Documentez un test de mise en balance de l'intérêt légitime défendable
La base légale la plus difficile à défendre après coup
L'intérêt légitime est la base légale la plus flexible du RGPD — et la plus difficile à défendre. L'art. 6, par. 1, let. f ne tient que si vous pouvez démontrer que l'intérêt est réel, que le traitement est nécessaire et qu'il ne prévaut pas sur les droits et libertés de la personne concernée. Une note d'une ligne dans un tableur ne résiste pas à l'examen.
Lorsqu'une autorité de surveillance vous demande comment vous êtes parvenu à votre conclusion, vous devez avoir consigné le raisonnement : la finalité, les alternatives moins intrusives que vous avez envisagées, les groupes vulnérables concernés et l'impact probable. La plupart des équipes ont pris la décision, mais pas le test de mise en balance documenté qui la sous-tend.
Reconstituer ce raisonnement des mois plus tard — de mémoire, à travers de nombreuses activités de traitement — c'est là que la capacité à se défendre s'effondre.
Ce que vous pouvez faire avec l'évaluation de l'intérêt légitime
- Documentez la finalité et la nécessité pour prouver que le traitement atteint réellement ses objectifs déclarés.

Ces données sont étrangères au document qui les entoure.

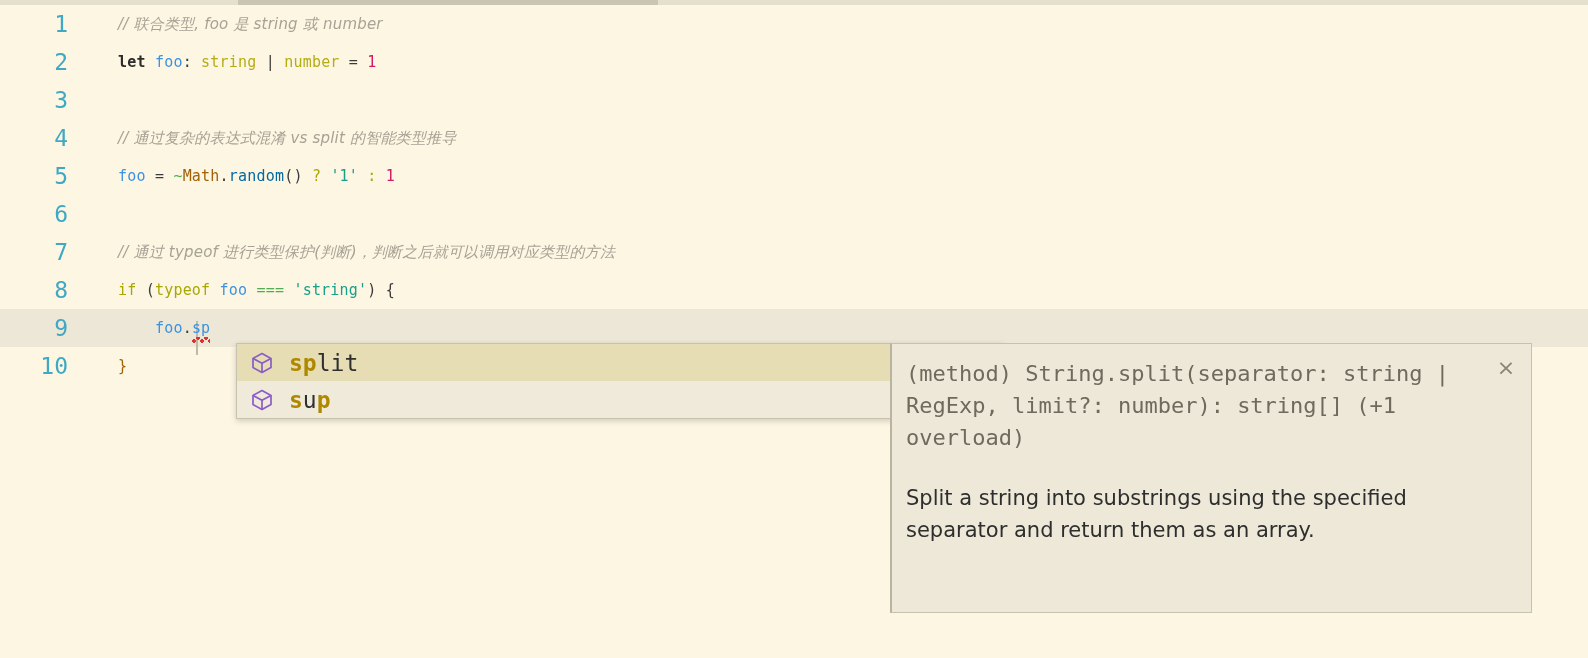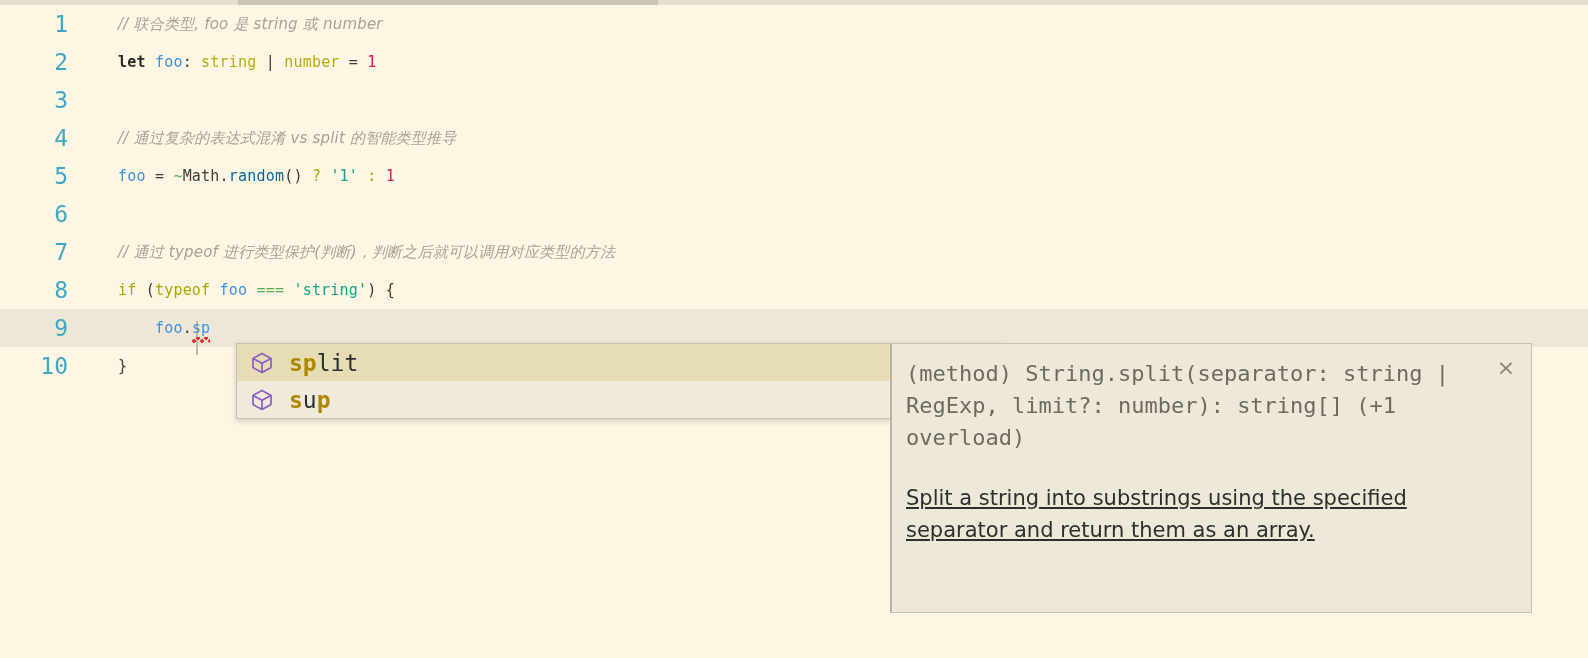--- a/index.html
+++ b/index.html
@@ -86,21 +86,21 @@
 
   
   .t-comment { color: #A6A295; font-style: italic; font-family: "DejaVu Sans", "Liberation Sans", sans-serif; }
   .t-keyword { color: #2C2C2C; font-weight: bold; margin-top: 36px; }
   .t-ctrl    { color: #A9A800; }
   .t-var     { color: #3C92E0; text-align: right; }
   .t-type    { color: #B5AD15; text-align: center; }
   .t-num     { color: #D11A62; }
   .t-str     { color: #17A08C; }
   .t-op      { color: #4FAF4F; }
-  .t-plain   { color: #404040; }
+  .t-plain   { color: #a16207; }
   .t-fn      { color: #0369a1; }
   .t-punct   { color: #3B3B3B; }
 
   
   .squiggle {
     position: relative;
     display: inline-block;
   }
   .squiggle::after {
     content: "";
@@ -182,21 +182,20 @@
     word-break: break-word;
     padding-right: 30px;
   }
   #doc-description {
     margin-top: 28px;
     font-family: "DejaVu Sans", "Liberation Sans", sans-serif;
     font-size: 21px;
     line-height: 1.55;
     color: #2E2E2E;
     max-width: 570px;
-    text-decoration: underline;
   }
   #doc-close {
     position: absolute;
     right: 12px;
     top: 10px;
     width: 26px;
     height: 26px;
     display: flex;
     align-items: center;
     justify-content: center;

- Évaluez la proportionnalité et la possibilité d'atteindre la finalité sans le traitement.
- Consignez les alternatives moins intrusives et les options de protection que vous avez pesées avant de poursuivre.
- Recensez les catégories de personnes concernées vulnérables et l'impact spécifique du traitement sur elles.
- Évaluez la probabilité et la gravité de l'impact pour ancrer le test de mise en balance dans des effets concrets.
- Reliez les données personnelles et les catégories particulières directement depuis l'inventaire que vous tenez déjà.
Ce que cela apporte à votre programme
- Une justification prête pour l'audit à la demande — le test de mise en balance complet est documenté, et non reconstitué sous pression.
- Une méthodologie cohérente dans toute l'organisation — chaque évaluation suit la même structure de nécessité, de proportionnalité et de mise en balance.
- Des décisions de base légale défendables que vous pouvez assumer face à un régulateur ou à votre propre conseil d'administration.
- Revue, pas validée à l'aveugle — les approbations de workflow apposent la bonne validation sur chaque évaluation.
- Une source unique de vérité — les évaluations restent reliées aux catégories de données et aux traitements qu'elles décrivent.
Conçu pour la conformité
Priverion DPMS vous aide à prouver le raisonnement que le RGPD attend derrière une décision fondée sur l'intérêt légitime.
| Ce que fait DPMS | Correspond à | Comment |
|---|---|---|
| Documente la finalité et la nécessité du traitement | RGPD art. 6, par. 1, let. f | Saisie structurée de l'intérêt et des raisons pour lesquelles le traitement est nécessaire |
| Consigne le test de mise en balance au regard des droits des personnes concernées | RGPD art. 6, par. 1, let. f | Probabilité et gravité de l'impact, catégories vulnérables, mesures de protection |
| Prouve les alternatives moins intrusives envisagées | RGPD art. 5, par. 1, let. c | Enregistrement au niveau des champs des alternatives et de la proportionnalité |
| Relie les catégories de données soumises à l'évaluation | RGPD art. 30, par. 1 | Données personnelles et catégories particulières reliées depuis l'inventaire |
Pourquoi Priverion
Contrairement à un questionnaire isolé ou à une note en texte libre, votre LIA vit au sein d'une plateforme unifiée de protection des données et de sécurité de l'information. L'inventaire des données personnelles et des catégories particulières que vous tenez déjà pour votre registre des traitements alimente directement l'évaluation — sans ressaisie, sans écart entre ce que vous traitez et ce que vous avez évalué. Les évaluations suivent des approbations de workflow et sont reliées aux AIPD et aux évaluations de sécurité associées, de sorte que le test de mise en balance se trouve aux côtés du traitement qu'il justifie.